▶ **Stored data entries**
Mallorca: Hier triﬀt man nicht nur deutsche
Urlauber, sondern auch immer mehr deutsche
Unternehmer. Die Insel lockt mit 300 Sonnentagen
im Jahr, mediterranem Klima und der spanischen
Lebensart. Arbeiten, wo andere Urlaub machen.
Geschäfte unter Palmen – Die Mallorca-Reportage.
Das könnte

...

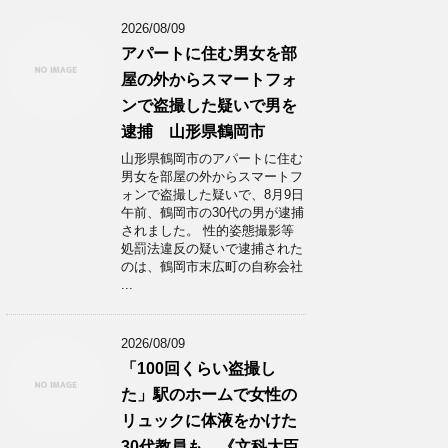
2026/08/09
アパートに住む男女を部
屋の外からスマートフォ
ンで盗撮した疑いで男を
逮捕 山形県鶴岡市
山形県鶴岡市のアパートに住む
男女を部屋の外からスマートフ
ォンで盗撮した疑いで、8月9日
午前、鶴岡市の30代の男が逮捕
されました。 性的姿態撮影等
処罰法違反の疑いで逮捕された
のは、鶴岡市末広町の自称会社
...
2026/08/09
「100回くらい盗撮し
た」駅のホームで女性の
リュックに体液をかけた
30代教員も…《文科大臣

▶ **ABOUT THIS EXERCISE**
Among the lines above, find those containing the word "Mallorca" and copy each.

▶ **REPLY TO THE TASK**
Mallorca: Hier triﬀt man nicht nur deutsche
Geschäfte unter Palmen – Die Mallorca-Reportage.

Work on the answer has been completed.